Socan Ruling and E-Commerce

A recent decision of the Supreme Court of Canada will likely be music to the ears of Canadian Internet Service Providers. Society of Composers, Authors and Music Publishers of Canada v. Canadian Association of Internet Providers, 2004 SCC 45, was an appeal initiated by CAIP from a Federal Court of Appeal decision concerning a 1995 application by SOCAN to the Copyright Board for approval of Tariff 22. Tariff 22 proposed a royalty, to be paid by Canadian ISPs, as compensation for one aspect (communication to the public) of the unauthorized sharing of music on the Internet.

SOCAN is a collective society which administers in Canada the copyright in music of Canadian members and foreign members of counterpart societies. The appellants provide retail access to the Internet and include Bell’s Sympatico service and Rogers “High-Speed Internet” service. Rather than go through the more time consuming and expensive route of suing individual users or foreign websites hosting infringing copies of musical works, SOCAN sought a simpler route – the application of a royalty at the ISP level for the ISPs role in supporting the infringing activities of its users.

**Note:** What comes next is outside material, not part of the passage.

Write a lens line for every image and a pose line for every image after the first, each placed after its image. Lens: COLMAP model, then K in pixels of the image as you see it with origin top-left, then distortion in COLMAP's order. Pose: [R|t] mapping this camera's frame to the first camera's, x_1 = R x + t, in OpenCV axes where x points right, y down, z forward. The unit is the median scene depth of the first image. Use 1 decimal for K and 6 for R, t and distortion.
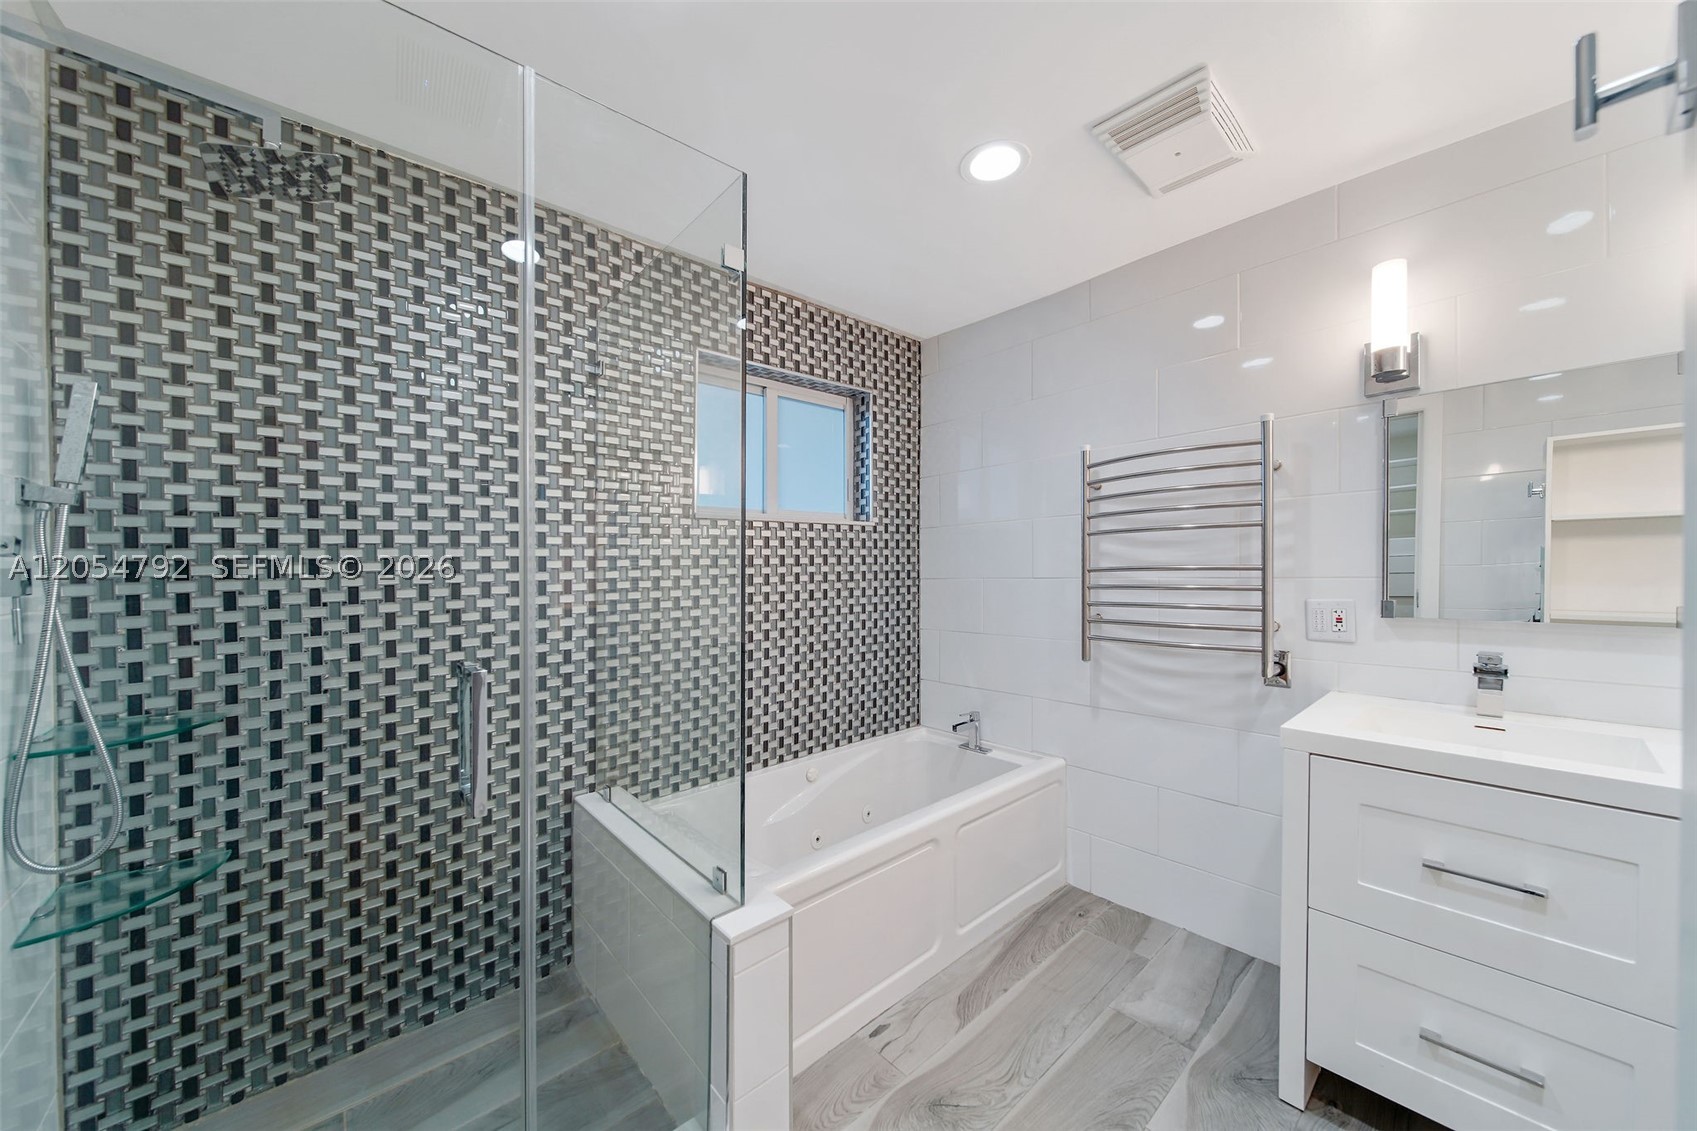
lens RADIAL K [[593.5, 0, 856.3], [0, 593.5, 570.1], [0, 0, 1]] dist [-0.001892, -0.001137]
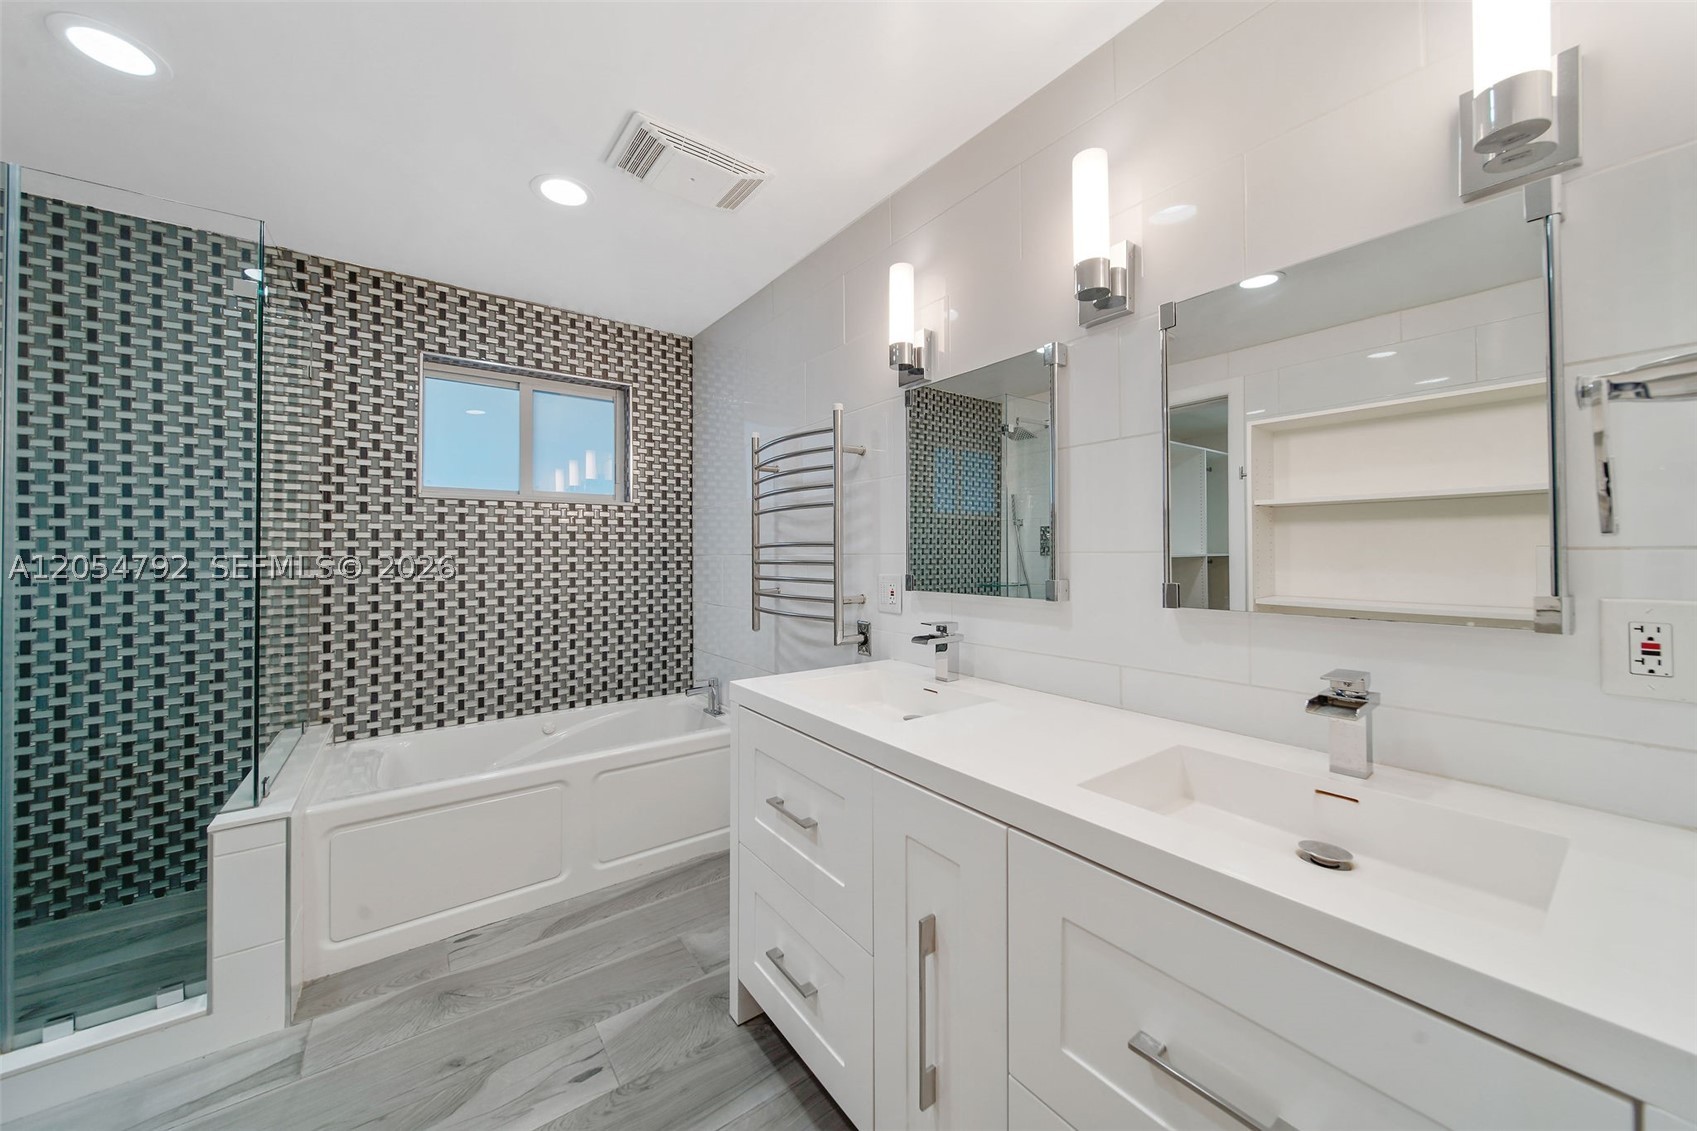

The FCA had upheld the Copyright Board’s determination that ISPs’ activities were excluded from liability, where they performed a pure intermediary function, under s.2.4(1)(b) of the Copyright Act which provides that persons who only supply “the means of telecommunications necessary for another person to so communicate” are not themselves to be considered parties to an infringing communication.” However, in a 2-1 majority decision, the FCA held that where an ISP in Canada creates a “cache” of Internet material, even for purely technical reasons, they no longer act as a mere intermediary and thus become a participant in the copyright infringement and are liable to that extent under Tariff 22.

When an end-user visits a Web site, the pages and other content initially come from the Internet server which hosts the site. As they pass through an ISP, a temporary copy may be made and stored on its server. If another subscriber of that ISP tries to visit the same page or download the same content shortly thereafter, the information can be fetched from this temporary cache copy rather than having to request it again from the original site for efficiency purposes and to reduce the delay. Cache copies are not retained for long periods of time since if the original files change, users will get out-of-date information. The ISP controls the existence and duration of caches on its own system, although in some cases the website or the end user’s browser may insist on content being delivered from the original Web site.

According to the SCC, the creation of a “cache” is a serendipitous consequence of improvements in Internet technology, is content neutral and, in light of section 2.4(1)(b) of the Act ought not to have any legal bearing on the communication between the content provider and the end user. “Caching” is dictated by the need to deliver faster and more economical service, and should not, when undertaken only for such technical reasons, attract copyright liability.

The SCC held that Section 2.4(1)(b) of the Copyright Act is not a loophole but is an important element of the balance struck by the statutory copyright scheme. As such, it need not be narrowly construed as an exception to copyright liability. The “means” include all software connection equipment, connectivity services, hosting and other facilities and services without which such communication would not occur. So long as an ISP does not itself engage in acts that relate to the “content” of the communications, but confines itself to provide a “conduit” for information communicated by others, then it will fall within s. 2.4(a)(b).

Mere knowledge by an ISP that someone might be using content-neutral technology to violate copyright is not necessarily sufficient to constitute authorization (and thereby incur copyright liability), which requires a demonstration that the defendant did give approval to, sanction, permit, favour, or encourage the infringing content. However, notice of infringing content, and a failure to respond by “taking down” may in some circumstances lead to a finding of “authorization.”

The SCC’s holding regarding caching is consistent with the situation in the US under the Digital Millennium Copyright Act and in the EU under their E-Commerce Directive which mandates member States to exempt ISPs from copyright liability for caching. The decision will also likely be interpreted to protect ISPs from liability for operation of UseNet servers and certain other facilities.

The majority of the SCC also held that to occur in Canada, a communication need not originate from a server located in Canada. The applicability of the Copyright Act to communications that have international participants will depend on whether there is a sufficient connection between Canada and the communications in question for Canada to apply its laws consistently with the principles of order and fairness. A real and substantial connection to Canada is sufficient to support the application of Canada’s Copyright Act to international Internet transmissions in a way that will accord with international comity. Connecting factors would include the situs of the content provider, the host server, the intermediaries and the end user. Canada’s exercise of jurisdiction on transmission originating abroad but received in Canada is consistent with Canada’s general law and also with both national and international copyright practice.

This aspect of the decision will likely provide useful guidance regarding the applicability of many other domestic laws (including consumer protection and privacy legislation) to e-commerce and other Internet-related activities between Canadian residents and foreign websites.

Note: The above appeared as a Bits & Bytes article published by Law Times on August 9, 2004.